À la prison 12 membres du réseau accusés d'avoir introduit des migrants irréguliers d'Algérie avec 15 navires
Almería 27 août (Migrant.es) –
L'autorité judiciaire a ordonné l'entrée dans la prison de 12 des 14 détenus accusés de faire partie d'une organisation criminelle basée dans le sud de l'Espagne dédiée à favoriser l'immigration irrégulière de la côte de l'Algérie avec une flotte de 15 navires pneumatiques équipés de grands moteurs à disposition dans lesquels ils avaient investi plus d'un million d'euros.
De plus, dans le cadre de l'opération de «Nautita», trois autres arrestations ont également été pratiquées dans la région de Murcie, trois autres dans la province d'Alicante et une autre dans la municipalité sévillienne des Espartinas.

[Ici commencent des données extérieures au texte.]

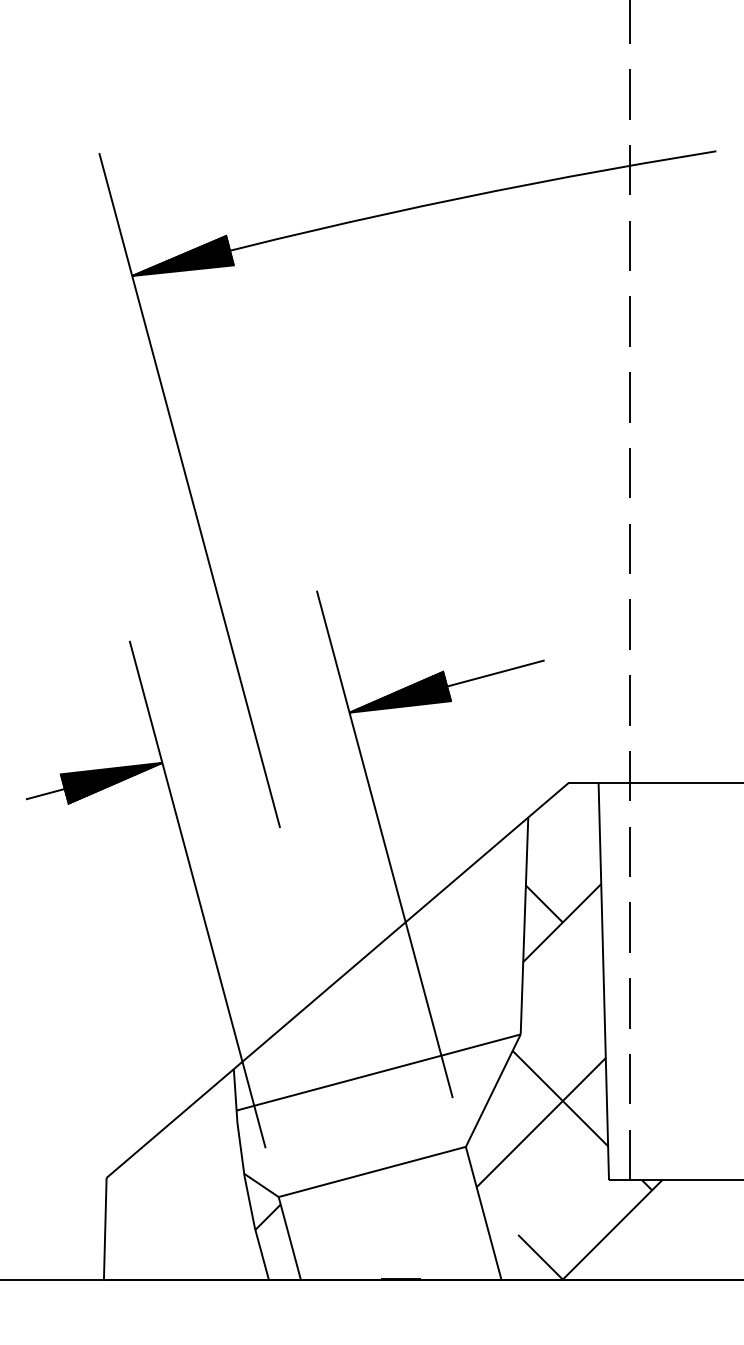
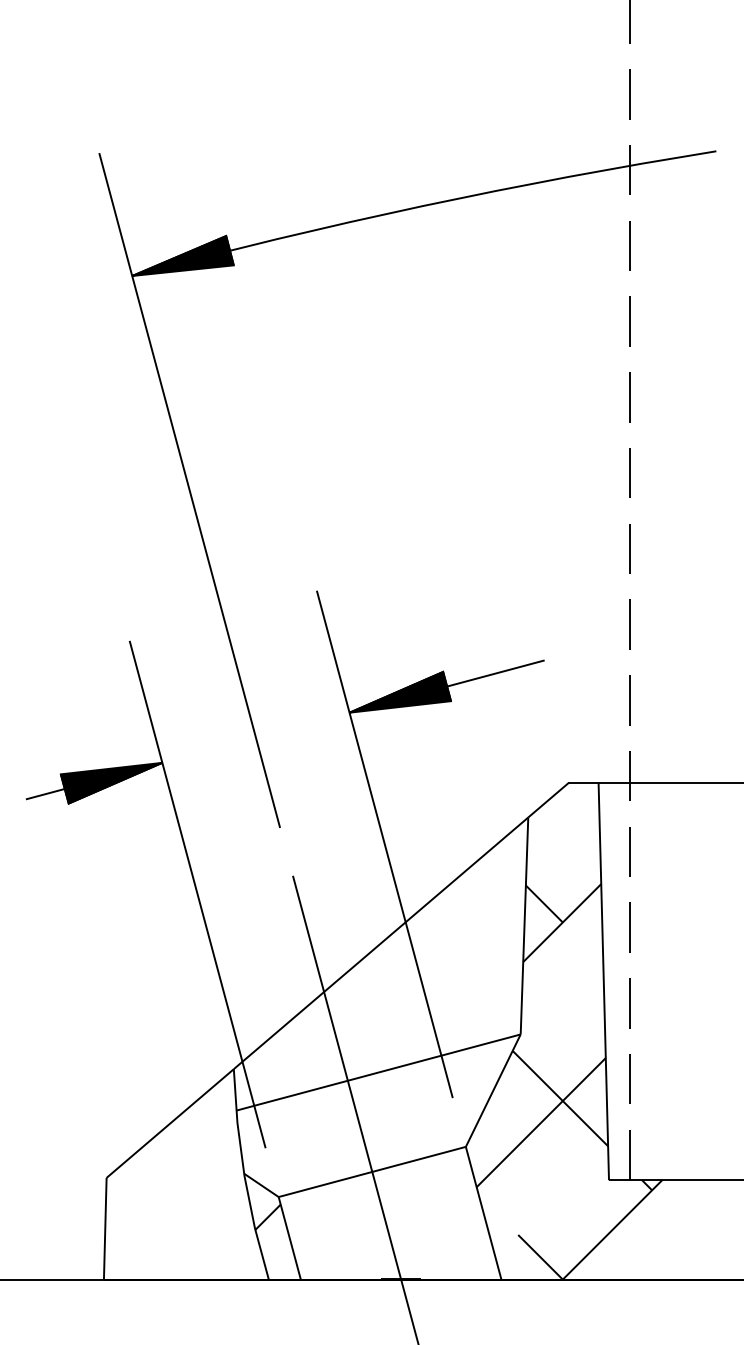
line at (354, 1108): none -> present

Huit personnes font également l'objet d'une enquête pour les mêmes faits.
Comme spécifié par l'institut armé, 15 navires pneumatiques entre 7,5 et 8 mètres fournis avec des moteurs puissants ont été intervenus tout au long de l'opération, entre 200 et 425 chevaux, ainsi que deux moules de casques de navires-huit et 14 mètres respectivement -, trois autres moteurs de 300 chevaux, deux armes à feu courtes, 133 GARAFAFS PASoline et 68,115 euros.
L'organisation avait un cadre financier capable de soutenir l'activité criminelle liée à la logistique et à l'opération de l'organisation criminelle, comme on peut le voir à partir de l'enquête, qui a analysé la capacité de collecte de carburant de ses membres ainsi que la capacité d'acquérir le type de navire à grande vitesse « Go Fast ''.
Environ 7 000 euros par immigrant
Selon les enquêtes policières, les membres du réseau ont utilisé un réseau d'entreprises créées en France, qui a introduit de l'Algérie les avantages obtenus des activités illicites depuis qu'ils sont venus collecter jusqu'à 7 000 euros par migrant irrégulier introduit en Espagne.
L'organisation criminelle avait parfaitement défini des rôles dans différentes factions, avec l'existence de sponsors, de financiers, d'intermédiaires et de réussite, ainsi que des facilitateurs du secteur nautique et des membres dédiés à la logistique et à la couverture.
Ils ont également canalisé les opérations menées par ce qu'elles ont impliqué de solides investissements par le biais de sociétés instrumentales d'origine française et de couloirs de «Hawaladares».
De cette façon, à travers les différents profils de l'organisation et en collaboration avec des nautiques et des chantiers navals, spécialisés dans la commercialisation et la fabrication de bateaux, ils ont fourni l'organisation de la logistique nécessaire pour effectuer les passages maritimes des migrants, « en supposant un risque grave pour leur vie ».
L'opération a connu la collaboration d'Europol et d'organismes de police européens tels que le Gendarmerie national français et le corps de Carabinieri en Italie.
Les détenus sont accusés des crimes présumés d'appartenance à l'organisation pénale, du blanchiment d'argent, contre les droits des citoyens étrangers dans leur modalité de favoriser l'immigration irrégulière, la contrebande et la possession illicite d'armes.